What is intra-cytoplasmic sperm injection (ICSI)?
ICSI involves injecting a single sperm directly into an egg in order to fertilise it.
Is ICSI for us?
ICSI is often recommended if:
- the male partner has a very low sperm count
- other problems with the sperm have been identified, such as poor morphology (abnormally shaped) and/or poor motility (poor swimmers)
- at previous attempts at in vitro fertilisation (IVF) there was either failure of fertilisation or an unexpectedly low fertilisation rate
- the male partner has had a vasectomy and sperm have been collected from the testicles or epididymis (sperm reservoir)
- the male partner does not ejaculate any sperm but sperm have been collected from the testicles
- the male partner has had problems obtaining an erection and ejaculating.
How does ICSI work?
An embryologist will examine your sperm under a microscope and decide whether ICSI could increase your chances of fathering a baby. The major development of ICSI means that as long as some sperm can be obtained (even in very low numbers), fertilisation is possible.
If you can, you produce a fresh sperm sample on the same day as your partner’s eggs are collected.
The procedure for ICSI is similar to that for IVF, but instead of fertilisation taking place in a dish, the embryologist selects sperm from the sample and a single sperm is injected directly into each egg in order to fertilise it.
This does not mean that the egg is fertilised, but ICSI now gives an opportunity for that complex process to commence. ICSI is not a guarantee that fertilisation will take place.

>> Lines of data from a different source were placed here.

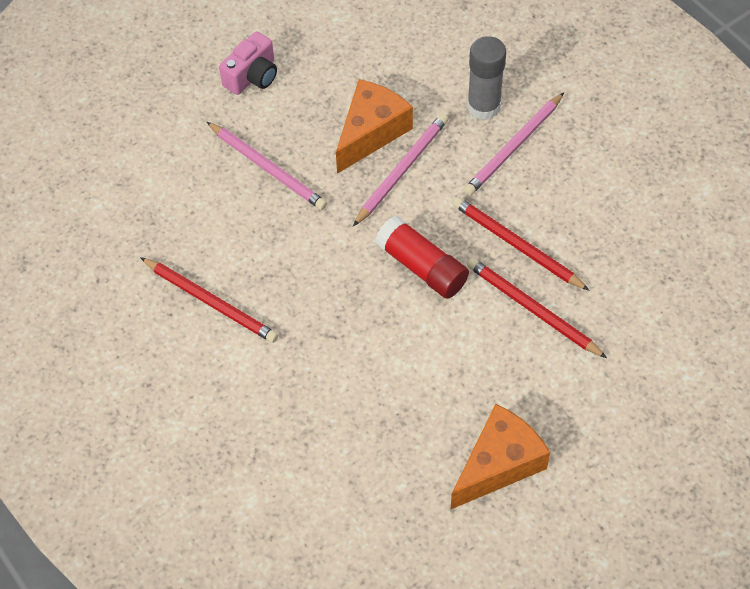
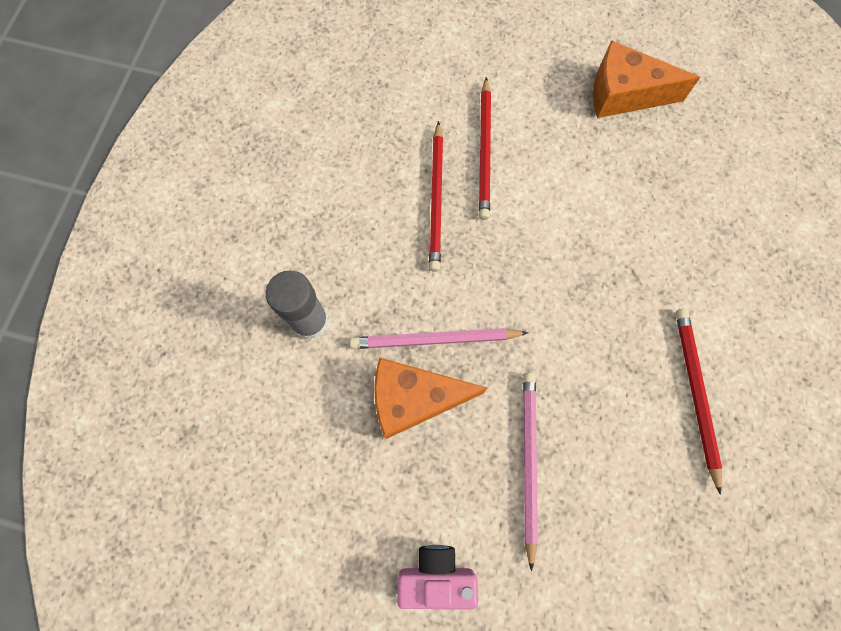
camera: 130 degrees left, 15 degrees up
red glue stick [375,216,469,299] -> none
pink pencil [464,92,564,196] -> none

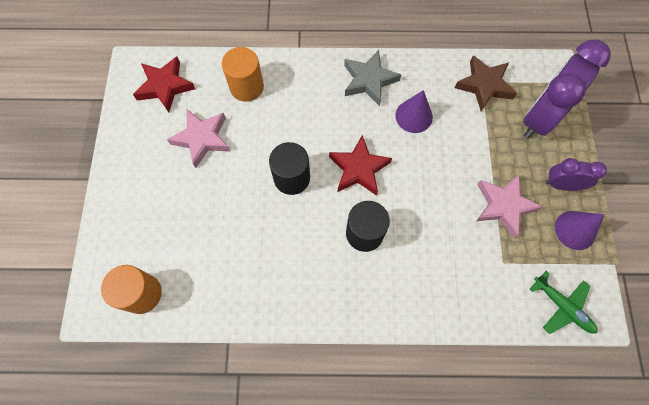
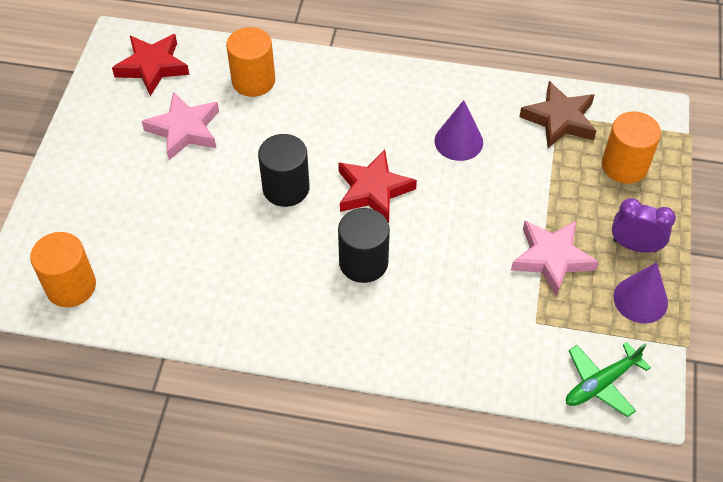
camera: 10 degrees right, 15 degrees down
grey star [344,50,401,106] -> none
purple clock [523,40,611,139] -> orange cylinder [602,111,661,184]
green plane [530,271,598,334] -> green plane turned 90 degrees clockwise [566,342,651,417]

What are the risks of ICSI?
Because ICSI is a fairly new treatment (it was introduced in 1992), it is not yet known whether there is any risk that injecting the sperm into an egg could damage it, with possible long-term consequences for the child. The risks that have so far been associated with ICSI are:
- Certain genetic and developmental defects in a very small number of children born using this treatment. However, problems that have been linked with ICSI may have been caused by the underlying infertility, rather than the technique itself.

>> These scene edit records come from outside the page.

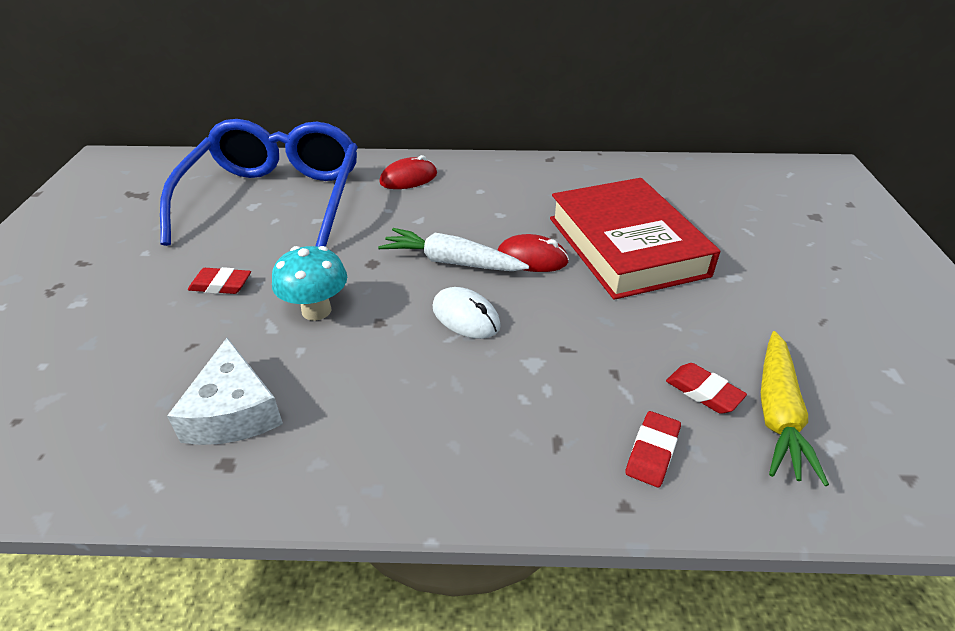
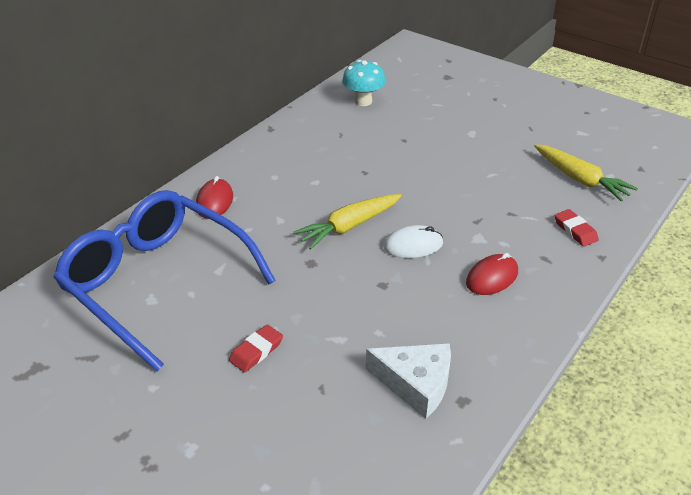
camera: 55 degrees left, 0 degrees up
turquoise mushroom [272,246,347,321] -> turquoise mushroom moved to [342,60,386,106]
white carrot [378,228,529,271] -> yellow carrot [293,194,401,249]
red mouse [498,234,569,272] -> red mouse moved to [466,253,518,295]
red book [550,178,720,300] -> none
red eraser [666,363,747,414] -> none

- The possibility that a boy conceived as a result of ICSI may inherit his father’s infertility. It is too early to know if this is the case, as the oldest boys born from ICSI are still in their early teens.
- An increased risk of miscarriage because the technique uses sperm that would not otherwise have been able to fertilise an egg.

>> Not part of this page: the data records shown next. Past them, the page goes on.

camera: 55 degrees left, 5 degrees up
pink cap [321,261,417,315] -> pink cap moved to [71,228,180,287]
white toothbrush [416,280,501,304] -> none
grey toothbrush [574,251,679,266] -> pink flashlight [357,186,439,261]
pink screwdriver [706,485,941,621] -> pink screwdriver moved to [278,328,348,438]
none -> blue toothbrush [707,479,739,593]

- A low sperm count caused by genetic problems could be passed on to a male child, so you may want to undergo genetic tests before going ahead with ICSI. Infertile men with low sperm count or no sperm in their ejaculate may be tested for cystic fibrosis genes and for chromosome abnormalities. You may want to discuss the full implications of taking these tests with your clinician or the clinic’s counsellor before going ahead.
- It is unlikely that all the eggs collected will be suitable for ICSI, as only mature eggs can be injected. Typically about 70 or 80 out of 100 (70%-80%) of eggs collected are mature. On average about 70 out of 100 (70%) of the eggs will fertilize.
- As ICSI involves using a needle to inject the sperm into the egg it is possible that some eggs will be damaged by the procedure and will not fertilize.
Do any factors affect the success rate of ICSI?
Female factors – in order to withstand the injection process, eggs need to be fairly robust (tough) and of good quality. It is known that the egg quality is reduced in older women and in women who smoke. The success rates of ICSI and IVF are lower in older women (older than 38 years) and women who smoke.
Male factors – if there are no moving sperm present in the sperm sample, it is difficult to identify live sperm. Under these circumstances it may be necessary to select a non-moving sperm for injection. A large number of these sperm will be dead and therefore fertilisation rates will be poor under these circumstances. There is also some evidence that injecting sperm with abnormal head shapes may be associated with poor results.